**Perguntas a responder:**
- a) Responda a estas perguntas sobre o relato da vida do casal:
(i) Que idade tinham os dois quando se conheceram na universidade?
(ii) Quem serviu o bacalhau à Brás no almoço familiar?
(iii) Que tipo de apartamento o casal conseguiu comprar?
- b) Continue o relato da vida do casal a partir da última frase apresentada.

**Texto do documento:**
========================

Conheci o meu marido na universidade, lá em Coimbra. Ambos tínhamos 18 anos e éramos caloiros cheios de sonhos e sandes de fiambre. Destacava-se daquele jeito: força daquelas de carregar três mochilas, esperteza nativa e, acima de tudo, uma bondade que derretia até a pedra mais difícil da Cantareira. Primeiro fomos amigos daqueles de partilhar tupperwares e estudar juntos para os exames mas, subitamente, percebi que sentia borboletas no estômago sempre que ele aparecia no bufete. Alguns meses depois, já éramos oficialmente namorados. Lembro-me com carinho desses tempos, e continuo a dizer que os anos universitários foram mesmo os melhores, apesar das noites passadas a estudar (e a resmungar) até às tantas.
O João pediu-me em casamento um ano mais tarde, e claro que aceitei. Não tínhamos dinheiro para uma boda à moda antiga, com rancho e baile, então organizámos um almoço familiar simples, com bacalhau à Brás servido pela minha tia Maria e um bolo improvisado pela minha avó.
No segundo ano da faculdade, o João já arranjava uns biscates para ajudar. Morávamos num quarto modesto da residência universitária, e ter casa própria era só uma miragem para nós. Mas nunca deixámos de sonhar daquelas conversas em que fazíamos listas do IKEA sem sequer ter chaves para uma porta só nossa. A sorte virou quando a minha avó faleceu e me deixou uma pequena herança. O João também já tinha juntado uns bons euros dos seus trabalhos. Ao todo, deu para pagarmos a entrada de um apartamento T2 e atirar-nos a uma prestação de crédito à habitação daquelas que até arrepiam, mas com esperança de, em breve, ouvirmos um olha, temos de comprar um berço.

========================

**Entradas de dados guardadas:**
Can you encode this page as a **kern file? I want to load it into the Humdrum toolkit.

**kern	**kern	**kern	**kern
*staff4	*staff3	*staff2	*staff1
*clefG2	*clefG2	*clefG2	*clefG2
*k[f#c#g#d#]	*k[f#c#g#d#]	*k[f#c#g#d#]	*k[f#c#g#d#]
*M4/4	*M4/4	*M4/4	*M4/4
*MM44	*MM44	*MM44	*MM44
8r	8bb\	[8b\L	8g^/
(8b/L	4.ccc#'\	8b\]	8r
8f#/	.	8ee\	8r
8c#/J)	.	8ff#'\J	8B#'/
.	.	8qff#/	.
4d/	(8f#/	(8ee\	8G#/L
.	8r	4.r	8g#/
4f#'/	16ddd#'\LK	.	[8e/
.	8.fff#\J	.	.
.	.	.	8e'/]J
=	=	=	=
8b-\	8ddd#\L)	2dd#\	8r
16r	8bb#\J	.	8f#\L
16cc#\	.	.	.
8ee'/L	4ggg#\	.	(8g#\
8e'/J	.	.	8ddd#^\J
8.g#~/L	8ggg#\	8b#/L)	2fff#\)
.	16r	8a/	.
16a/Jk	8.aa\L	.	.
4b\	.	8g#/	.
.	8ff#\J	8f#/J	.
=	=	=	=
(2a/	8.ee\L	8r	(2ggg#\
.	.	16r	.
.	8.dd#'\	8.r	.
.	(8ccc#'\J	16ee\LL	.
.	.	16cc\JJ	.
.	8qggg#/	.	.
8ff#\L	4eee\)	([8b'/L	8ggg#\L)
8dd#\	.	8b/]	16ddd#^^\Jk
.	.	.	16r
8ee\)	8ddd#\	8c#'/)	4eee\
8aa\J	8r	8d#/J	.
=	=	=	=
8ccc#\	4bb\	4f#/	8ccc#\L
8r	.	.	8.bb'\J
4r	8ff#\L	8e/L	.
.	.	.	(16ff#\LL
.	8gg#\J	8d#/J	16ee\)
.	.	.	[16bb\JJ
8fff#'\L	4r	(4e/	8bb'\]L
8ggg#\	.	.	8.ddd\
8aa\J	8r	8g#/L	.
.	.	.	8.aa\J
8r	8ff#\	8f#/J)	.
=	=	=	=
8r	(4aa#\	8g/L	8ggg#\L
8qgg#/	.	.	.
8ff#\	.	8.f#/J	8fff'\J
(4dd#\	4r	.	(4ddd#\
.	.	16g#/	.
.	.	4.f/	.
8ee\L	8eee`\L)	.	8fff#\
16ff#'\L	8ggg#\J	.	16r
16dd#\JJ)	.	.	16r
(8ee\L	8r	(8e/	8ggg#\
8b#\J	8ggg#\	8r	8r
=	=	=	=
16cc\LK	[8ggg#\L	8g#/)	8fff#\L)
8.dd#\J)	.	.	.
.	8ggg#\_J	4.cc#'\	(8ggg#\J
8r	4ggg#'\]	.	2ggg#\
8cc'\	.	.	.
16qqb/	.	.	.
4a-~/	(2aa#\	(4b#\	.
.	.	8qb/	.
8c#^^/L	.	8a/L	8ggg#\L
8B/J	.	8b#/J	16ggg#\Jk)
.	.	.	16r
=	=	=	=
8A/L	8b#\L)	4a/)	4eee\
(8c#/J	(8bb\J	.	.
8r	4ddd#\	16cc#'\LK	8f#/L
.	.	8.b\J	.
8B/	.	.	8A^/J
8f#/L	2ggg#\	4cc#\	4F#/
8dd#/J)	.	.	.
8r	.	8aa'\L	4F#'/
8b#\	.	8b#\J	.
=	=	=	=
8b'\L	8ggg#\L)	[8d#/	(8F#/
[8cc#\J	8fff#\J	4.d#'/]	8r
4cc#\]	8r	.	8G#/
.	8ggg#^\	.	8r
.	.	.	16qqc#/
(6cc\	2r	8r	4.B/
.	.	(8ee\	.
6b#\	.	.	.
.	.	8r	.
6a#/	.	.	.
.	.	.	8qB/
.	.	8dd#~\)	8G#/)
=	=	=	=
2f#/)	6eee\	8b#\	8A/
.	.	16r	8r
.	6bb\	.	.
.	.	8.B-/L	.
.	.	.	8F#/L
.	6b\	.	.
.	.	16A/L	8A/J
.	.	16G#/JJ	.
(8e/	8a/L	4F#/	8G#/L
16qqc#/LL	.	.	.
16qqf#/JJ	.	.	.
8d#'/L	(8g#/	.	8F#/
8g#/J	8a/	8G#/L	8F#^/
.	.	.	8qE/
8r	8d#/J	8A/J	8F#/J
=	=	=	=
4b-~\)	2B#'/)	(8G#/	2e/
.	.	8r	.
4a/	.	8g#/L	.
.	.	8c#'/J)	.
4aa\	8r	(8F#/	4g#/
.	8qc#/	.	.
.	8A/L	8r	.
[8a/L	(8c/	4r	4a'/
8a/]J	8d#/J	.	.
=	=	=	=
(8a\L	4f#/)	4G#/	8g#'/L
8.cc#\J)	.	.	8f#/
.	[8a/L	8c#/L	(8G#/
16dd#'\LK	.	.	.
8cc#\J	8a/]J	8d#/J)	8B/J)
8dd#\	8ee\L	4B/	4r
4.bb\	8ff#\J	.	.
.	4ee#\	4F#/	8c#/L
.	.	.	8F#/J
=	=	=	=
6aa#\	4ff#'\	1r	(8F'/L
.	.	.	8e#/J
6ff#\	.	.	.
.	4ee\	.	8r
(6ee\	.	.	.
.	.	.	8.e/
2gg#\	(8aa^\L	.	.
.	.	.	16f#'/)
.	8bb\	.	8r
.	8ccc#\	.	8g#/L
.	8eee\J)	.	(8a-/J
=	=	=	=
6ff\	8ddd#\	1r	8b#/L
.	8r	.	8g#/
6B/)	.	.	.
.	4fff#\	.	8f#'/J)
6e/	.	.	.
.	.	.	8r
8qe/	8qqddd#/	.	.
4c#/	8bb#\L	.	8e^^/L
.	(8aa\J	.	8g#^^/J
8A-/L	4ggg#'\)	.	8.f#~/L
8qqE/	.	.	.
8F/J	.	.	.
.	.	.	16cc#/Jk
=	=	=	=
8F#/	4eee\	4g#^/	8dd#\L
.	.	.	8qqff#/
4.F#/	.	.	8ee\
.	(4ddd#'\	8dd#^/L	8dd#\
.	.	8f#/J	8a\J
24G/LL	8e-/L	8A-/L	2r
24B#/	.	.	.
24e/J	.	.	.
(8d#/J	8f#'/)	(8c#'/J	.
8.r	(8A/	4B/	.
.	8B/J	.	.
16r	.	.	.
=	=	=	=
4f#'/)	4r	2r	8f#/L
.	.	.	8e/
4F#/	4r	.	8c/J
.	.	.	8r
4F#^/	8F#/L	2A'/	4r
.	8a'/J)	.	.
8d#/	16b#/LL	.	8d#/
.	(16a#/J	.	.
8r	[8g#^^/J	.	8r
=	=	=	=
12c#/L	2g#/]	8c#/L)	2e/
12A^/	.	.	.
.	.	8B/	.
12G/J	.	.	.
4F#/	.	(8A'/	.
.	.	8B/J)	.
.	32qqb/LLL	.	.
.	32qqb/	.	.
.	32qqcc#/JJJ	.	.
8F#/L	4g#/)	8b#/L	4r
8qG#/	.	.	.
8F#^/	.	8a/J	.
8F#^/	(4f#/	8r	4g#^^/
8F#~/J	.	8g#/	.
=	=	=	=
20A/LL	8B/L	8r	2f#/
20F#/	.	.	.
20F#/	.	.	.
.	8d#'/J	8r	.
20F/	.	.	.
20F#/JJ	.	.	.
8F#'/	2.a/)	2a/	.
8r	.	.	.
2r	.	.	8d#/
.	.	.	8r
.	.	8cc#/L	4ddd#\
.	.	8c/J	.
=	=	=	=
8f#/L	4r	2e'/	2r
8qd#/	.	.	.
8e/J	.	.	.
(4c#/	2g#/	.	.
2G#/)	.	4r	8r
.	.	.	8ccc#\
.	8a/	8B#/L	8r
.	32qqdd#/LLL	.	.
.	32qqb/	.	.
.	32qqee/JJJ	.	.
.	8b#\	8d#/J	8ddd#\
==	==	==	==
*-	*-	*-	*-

========================

**Respostas por item:**
- a)
(i) Ambos tinham 18 anos.
(ii) A tia Maria.
(iii) Um apartamento T2.

- b)
Vivemos juntos durante dez anos, apesar de nunca termos tido filhos a vida tem dessas ironias. Há uns anos, o João teve um problema no trabalho. A empresa onde ele era chefe de contabilidade meteu água, o patrão fez como quem lava as mãos e atirou toda a culpa incluindo dívidas e contas sombrias para cima do João. Depois de muito tribunal e advogados (que só viram cor do dinheiro), lá foi ele injustamente parar à prisão, quatro anos de castigo por crimes que eram ordens do chefe. Lutámos, chorámos, alimentámo-nos de esperança… mas ninguém quis saber. Até os papéis foram feitos tão bem que mais parecia que o João era o rei dos burlões, quando o coitado mal fazia sudoku à hora de almoço. Apoiei-o sempre, até ao limite do meu próprio ânimo, mas afinal um ano depois fui eu que precisei de apoio e não encontrei.
Lá para casa apareceu-me a minha sogra, a dona Eduarda, com ar de quem já vinha vitoriosa. Disse que eu é que tinha levado o João à ruína, e mais, que ele comprara o apartamento só com dinheiro dele, e que eu não tinha direito nem às chaves do correio. Nem tive tempo de reagir, de tão embasbacada. Jamais imaginei tal frieza, especialmente da mulher que me oferecia rabanadas no Natal.
Descobri que, antes do processo, o João tinha dado à mãe uma procuração. Com isso, a dona Eduarda conseguiu um extrato bancário bem detalhado, a provar que as prestações do crédito à habitação eram todas debitadas do cartão do João. Diz ela que já tem documentos suficientes para convencer o tribunal que eu não meti lá um cêntimo e, por isso, nada ali me pertence.
E assim estou, confusa, sem saber se procuro uma advogada, um psicólogo ou uma fada madrinha. Vida portuguesa tem destas histórias à moda antiga, mas eu só queria mesmo era um pouco de justiça ou pelo menos, um café bem forte.